Provided data: Begin
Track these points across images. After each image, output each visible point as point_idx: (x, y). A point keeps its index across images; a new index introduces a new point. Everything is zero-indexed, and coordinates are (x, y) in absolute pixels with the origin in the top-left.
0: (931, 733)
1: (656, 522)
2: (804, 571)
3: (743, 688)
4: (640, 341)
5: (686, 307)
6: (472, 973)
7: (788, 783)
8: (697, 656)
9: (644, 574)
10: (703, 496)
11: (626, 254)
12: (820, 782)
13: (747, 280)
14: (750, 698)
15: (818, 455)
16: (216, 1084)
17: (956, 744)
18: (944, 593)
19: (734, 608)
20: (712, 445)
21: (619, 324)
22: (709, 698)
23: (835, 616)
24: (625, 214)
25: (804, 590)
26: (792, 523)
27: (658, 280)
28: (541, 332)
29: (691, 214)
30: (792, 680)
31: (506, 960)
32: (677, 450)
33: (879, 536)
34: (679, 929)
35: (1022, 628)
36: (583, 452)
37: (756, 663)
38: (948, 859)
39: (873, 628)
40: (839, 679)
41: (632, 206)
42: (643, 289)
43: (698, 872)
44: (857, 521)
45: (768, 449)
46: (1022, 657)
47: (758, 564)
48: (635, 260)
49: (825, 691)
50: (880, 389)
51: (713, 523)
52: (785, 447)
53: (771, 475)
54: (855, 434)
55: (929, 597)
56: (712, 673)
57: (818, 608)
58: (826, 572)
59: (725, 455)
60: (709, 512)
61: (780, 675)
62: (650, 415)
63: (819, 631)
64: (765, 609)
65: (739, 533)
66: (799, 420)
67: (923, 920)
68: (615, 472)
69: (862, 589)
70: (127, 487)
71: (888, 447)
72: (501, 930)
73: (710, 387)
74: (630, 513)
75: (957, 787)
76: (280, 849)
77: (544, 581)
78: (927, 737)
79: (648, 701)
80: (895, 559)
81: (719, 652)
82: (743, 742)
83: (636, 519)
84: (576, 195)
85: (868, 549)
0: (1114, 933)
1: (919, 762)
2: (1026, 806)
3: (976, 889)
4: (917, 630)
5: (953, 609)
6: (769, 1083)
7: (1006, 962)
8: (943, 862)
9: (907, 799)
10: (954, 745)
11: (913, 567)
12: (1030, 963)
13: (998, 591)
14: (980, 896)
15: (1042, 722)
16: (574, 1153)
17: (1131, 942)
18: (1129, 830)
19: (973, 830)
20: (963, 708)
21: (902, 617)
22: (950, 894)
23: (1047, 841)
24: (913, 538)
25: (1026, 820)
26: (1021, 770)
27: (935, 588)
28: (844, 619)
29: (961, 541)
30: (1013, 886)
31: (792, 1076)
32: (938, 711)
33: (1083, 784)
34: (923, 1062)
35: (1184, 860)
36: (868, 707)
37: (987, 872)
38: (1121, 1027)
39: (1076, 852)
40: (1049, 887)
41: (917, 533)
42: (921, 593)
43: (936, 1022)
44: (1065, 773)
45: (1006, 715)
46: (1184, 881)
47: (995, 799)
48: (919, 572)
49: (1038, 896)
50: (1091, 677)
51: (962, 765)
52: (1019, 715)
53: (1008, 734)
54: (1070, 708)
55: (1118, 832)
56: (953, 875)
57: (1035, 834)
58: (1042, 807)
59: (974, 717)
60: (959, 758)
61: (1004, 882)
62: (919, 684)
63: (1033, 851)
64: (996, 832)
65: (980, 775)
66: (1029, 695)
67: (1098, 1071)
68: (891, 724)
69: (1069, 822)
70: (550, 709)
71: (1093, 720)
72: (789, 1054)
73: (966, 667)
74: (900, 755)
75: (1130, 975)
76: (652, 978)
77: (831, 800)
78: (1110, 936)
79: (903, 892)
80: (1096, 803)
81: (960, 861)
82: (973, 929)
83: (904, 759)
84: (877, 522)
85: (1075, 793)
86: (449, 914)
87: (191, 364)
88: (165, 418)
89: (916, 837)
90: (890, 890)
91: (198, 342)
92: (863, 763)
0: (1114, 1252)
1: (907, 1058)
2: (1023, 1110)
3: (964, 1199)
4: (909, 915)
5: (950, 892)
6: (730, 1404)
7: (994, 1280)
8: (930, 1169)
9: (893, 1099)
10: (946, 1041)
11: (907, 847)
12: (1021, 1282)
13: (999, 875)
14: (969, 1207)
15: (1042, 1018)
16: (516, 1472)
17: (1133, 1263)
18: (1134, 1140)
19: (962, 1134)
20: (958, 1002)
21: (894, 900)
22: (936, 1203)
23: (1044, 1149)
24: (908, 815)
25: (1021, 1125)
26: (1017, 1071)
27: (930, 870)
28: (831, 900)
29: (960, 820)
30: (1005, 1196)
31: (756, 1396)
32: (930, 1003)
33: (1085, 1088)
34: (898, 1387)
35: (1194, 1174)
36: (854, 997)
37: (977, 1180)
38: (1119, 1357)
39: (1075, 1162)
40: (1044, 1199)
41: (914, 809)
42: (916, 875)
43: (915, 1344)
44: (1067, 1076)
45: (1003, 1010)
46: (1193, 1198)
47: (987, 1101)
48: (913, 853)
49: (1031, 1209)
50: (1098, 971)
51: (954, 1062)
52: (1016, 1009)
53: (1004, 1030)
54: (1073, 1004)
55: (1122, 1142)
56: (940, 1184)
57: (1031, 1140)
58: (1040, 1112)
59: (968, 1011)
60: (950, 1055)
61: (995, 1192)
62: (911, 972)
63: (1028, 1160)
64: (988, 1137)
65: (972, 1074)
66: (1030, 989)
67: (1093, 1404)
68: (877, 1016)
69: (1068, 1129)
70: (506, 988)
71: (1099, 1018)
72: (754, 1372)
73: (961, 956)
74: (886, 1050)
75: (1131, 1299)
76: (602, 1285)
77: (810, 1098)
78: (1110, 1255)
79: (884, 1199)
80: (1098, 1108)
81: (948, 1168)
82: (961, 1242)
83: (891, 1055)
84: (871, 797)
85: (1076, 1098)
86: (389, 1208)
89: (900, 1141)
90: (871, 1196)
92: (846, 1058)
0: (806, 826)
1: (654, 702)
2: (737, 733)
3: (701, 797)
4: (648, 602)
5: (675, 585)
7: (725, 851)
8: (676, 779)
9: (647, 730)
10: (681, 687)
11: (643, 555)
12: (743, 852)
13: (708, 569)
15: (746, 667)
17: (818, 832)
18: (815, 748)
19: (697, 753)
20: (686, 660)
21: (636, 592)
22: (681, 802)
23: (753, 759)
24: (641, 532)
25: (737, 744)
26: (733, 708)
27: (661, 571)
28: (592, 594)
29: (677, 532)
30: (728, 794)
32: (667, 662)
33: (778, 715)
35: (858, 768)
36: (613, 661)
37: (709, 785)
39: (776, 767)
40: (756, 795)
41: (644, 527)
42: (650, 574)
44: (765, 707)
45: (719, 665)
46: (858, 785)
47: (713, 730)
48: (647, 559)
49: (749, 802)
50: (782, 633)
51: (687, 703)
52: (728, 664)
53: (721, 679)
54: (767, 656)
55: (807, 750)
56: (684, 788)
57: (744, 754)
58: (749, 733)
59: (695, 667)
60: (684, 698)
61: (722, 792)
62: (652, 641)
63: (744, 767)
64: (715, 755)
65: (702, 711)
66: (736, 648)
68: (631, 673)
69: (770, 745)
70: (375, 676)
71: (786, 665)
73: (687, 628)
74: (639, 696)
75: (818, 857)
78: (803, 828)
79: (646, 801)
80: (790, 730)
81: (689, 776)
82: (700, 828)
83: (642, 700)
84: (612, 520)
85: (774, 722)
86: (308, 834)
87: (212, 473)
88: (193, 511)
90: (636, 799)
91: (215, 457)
Provided data: End
What you should do — Output the listing above word for word.

Exercise output —
Track these points across images. After each image, output each visible point as point_idx: (x, y). A point keeps its index across images; a new index introduces a new point. Everything is zero-indexed, and coordinates are (x, y) in absolute pixels with the origin in the top-left.
0: (931, 733)
1: (656, 522)
2: (804, 571)
3: (743, 688)
4: (640, 341)
5: (686, 307)
6: (472, 973)
7: (788, 783)
8: (697, 656)
9: (644, 574)
10: (703, 496)
11: (626, 254)
12: (820, 782)
13: (747, 280)
14: (750, 698)
15: (818, 455)
16: (216, 1084)
17: (956, 744)
18: (944, 593)
19: (734, 608)
20: (712, 445)
21: (619, 324)
22: (709, 698)
23: (835, 616)
24: (625, 214)
25: (804, 590)
26: (792, 523)
27: (658, 280)
28: (541, 332)
29: (691, 214)
30: (792, 680)
31: (506, 960)
32: (677, 450)
33: (879, 536)
34: (679, 929)
35: (1022, 628)
36: (583, 452)
37: (756, 663)
38: (948, 859)
39: (873, 628)
40: (839, 679)
41: (632, 206)
42: (643, 289)
43: (698, 872)
44: (857, 521)
45: (768, 449)
46: (1022, 657)
47: (758, 564)
48: (635, 260)
49: (825, 691)
50: (880, 389)
51: (713, 523)
52: (785, 447)
53: (771, 475)
54: (855, 434)
55: (929, 597)
56: (712, 673)
57: (818, 608)
58: (826, 572)
59: (725, 455)
60: (709, 512)
61: (780, 675)
62: (650, 415)
63: (819, 631)
64: (765, 609)
65: (739, 533)
66: (799, 420)
67: (923, 920)
68: (615, 472)
69: (862, 589)
70: (127, 487)
71: (888, 447)
72: (501, 930)
73: (710, 387)
74: (630, 513)
75: (957, 787)
76: (280, 849)
77: (544, 581)
78: (927, 737)
79: (648, 701)
80: (895, 559)
81: (719, 652)
82: (743, 742)
83: (636, 519)
84: (576, 195)
85: (868, 549)
0: (1114, 933)
1: (919, 762)
2: (1026, 806)
3: (976, 889)
4: (917, 630)
5: (953, 609)
6: (769, 1083)
7: (1006, 962)
8: (943, 862)
9: (907, 799)
10: (954, 745)
11: (913, 567)
12: (1030, 963)
13: (998, 591)
14: (980, 896)
15: (1042, 722)
16: (574, 1153)
17: (1131, 942)
18: (1129, 830)
19: (973, 830)
20: (963, 708)
21: (902, 617)
22: (950, 894)
23: (1047, 841)
24: (913, 538)
25: (1026, 820)
26: (1021, 770)
27: (935, 588)
28: (844, 619)
29: (961, 541)
30: (1013, 886)
31: (792, 1076)
32: (938, 711)
33: (1083, 784)
34: (923, 1062)
35: (1184, 860)
36: (868, 707)
37: (987, 872)
38: (1121, 1027)
39: (1076, 852)
40: (1049, 887)
41: (917, 533)
42: (921, 593)
43: (936, 1022)
44: (1065, 773)
45: (1006, 715)
46: (1184, 881)
47: (995, 799)
48: (919, 572)
49: (1038, 896)
50: (1091, 677)
51: (962, 765)
52: (1019, 715)
53: (1008, 734)
54: (1070, 708)
55: (1118, 832)
56: (953, 875)
57: (1035, 834)
58: (1042, 807)
59: (974, 717)
60: (959, 758)
61: (1004, 882)
62: (919, 684)
63: (1033, 851)
64: (996, 832)
65: (980, 775)
66: (1029, 695)
67: (1098, 1071)
68: (891, 724)
69: (1069, 822)
70: (550, 709)
71: (1093, 720)
72: (789, 1054)
73: (966, 667)
74: (900, 755)
75: (1130, 975)
76: (652, 978)
77: (831, 800)
78: (1110, 936)
79: (903, 892)
80: (1096, 803)
81: (960, 861)
82: (973, 929)
83: (904, 759)
84: (877, 522)
85: (1075, 793)
86: (449, 914)
87: (191, 364)
88: (165, 418)
89: (916, 837)
90: (890, 890)
91: (198, 342)
92: (863, 763)
0: (1114, 1252)
1: (907, 1058)
2: (1023, 1110)
3: (964, 1199)
4: (909, 915)
5: (950, 892)
6: (730, 1404)
7: (994, 1280)
8: (930, 1169)
9: (893, 1099)
10: (946, 1041)
11: (907, 847)
12: (1021, 1282)
13: (999, 875)
14: (969, 1207)
15: (1042, 1018)
16: (516, 1472)
17: (1133, 1263)
18: (1134, 1140)
19: (962, 1134)
20: (958, 1002)
21: (894, 900)
22: (936, 1203)
23: (1044, 1149)
24: (908, 815)
25: (1021, 1125)
26: (1017, 1071)
27: (930, 870)
28: (831, 900)
29: (960, 820)
30: (1005, 1196)
31: (756, 1396)
32: (930, 1003)
33: (1085, 1088)
34: (898, 1387)
35: (1194, 1174)
36: (854, 997)
37: (977, 1180)
38: (1119, 1357)
39: (1075, 1162)
40: (1044, 1199)
41: (914, 809)
42: (916, 875)
43: (915, 1344)
44: (1067, 1076)
45: (1003, 1010)
46: (1193, 1198)
47: (987, 1101)
48: (913, 853)
49: (1031, 1209)
50: (1098, 971)
51: (954, 1062)
52: (1016, 1009)
53: (1004, 1030)
54: (1073, 1004)
55: (1122, 1142)
56: (940, 1184)
57: (1031, 1140)
58: (1040, 1112)
59: (968, 1011)
60: (950, 1055)
61: (995, 1192)
62: (911, 972)
63: (1028, 1160)
64: (988, 1137)
65: (972, 1074)
66: (1030, 989)
67: (1093, 1404)
68: (877, 1016)
69: (1068, 1129)
70: (506, 988)
71: (1099, 1018)
72: (754, 1372)
73: (961, 956)
74: (886, 1050)
75: (1131, 1299)
76: (602, 1285)
77: (810, 1098)
78: (1110, 1255)
79: (884, 1199)
80: (1098, 1108)
81: (948, 1168)
82: (961, 1242)
83: (891, 1055)
84: (871, 797)
85: (1076, 1098)
86: (389, 1208)
89: (900, 1141)
90: (871, 1196)
92: (846, 1058)
0: (806, 826)
1: (654, 702)
2: (737, 733)
3: (701, 797)
4: (648, 602)
5: (675, 585)
7: (725, 851)
8: (676, 779)
9: (647, 730)
10: (681, 687)
11: (643, 555)
12: (743, 852)
13: (708, 569)
15: (746, 667)
17: (818, 832)
18: (815, 748)
19: (697, 753)
20: (686, 660)
21: (636, 592)
22: (681, 802)
23: (753, 759)
24: (641, 532)
25: (737, 744)
26: (733, 708)
27: (661, 571)
28: (592, 594)
29: (677, 532)
30: (728, 794)
32: (667, 662)
33: (778, 715)
35: (858, 768)
36: (613, 661)
37: (709, 785)
39: (776, 767)
40: (756, 795)
41: (644, 527)
42: (650, 574)
44: (765, 707)
45: (719, 665)
46: (858, 785)
47: (713, 730)
48: (647, 559)
49: (749, 802)
50: (782, 633)
51: (687, 703)
52: (728, 664)
53: (721, 679)
54: (767, 656)
55: (807, 750)
56: (684, 788)
57: (744, 754)
58: (749, 733)
59: (695, 667)
60: (684, 698)
61: (722, 792)
62: (652, 641)
63: (744, 767)
64: (715, 755)
65: (702, 711)
66: (736, 648)
68: (631, 673)
69: (770, 745)
70: (375, 676)
71: (786, 665)
73: (687, 628)
74: (639, 696)
75: (818, 857)
78: (803, 828)
79: (646, 801)
80: (790, 730)
81: (689, 776)
82: (700, 828)
83: (642, 700)
84: (612, 520)
85: (774, 722)
86: (308, 834)
87: (212, 473)
88: (193, 511)
90: (636, 799)
91: (215, 457)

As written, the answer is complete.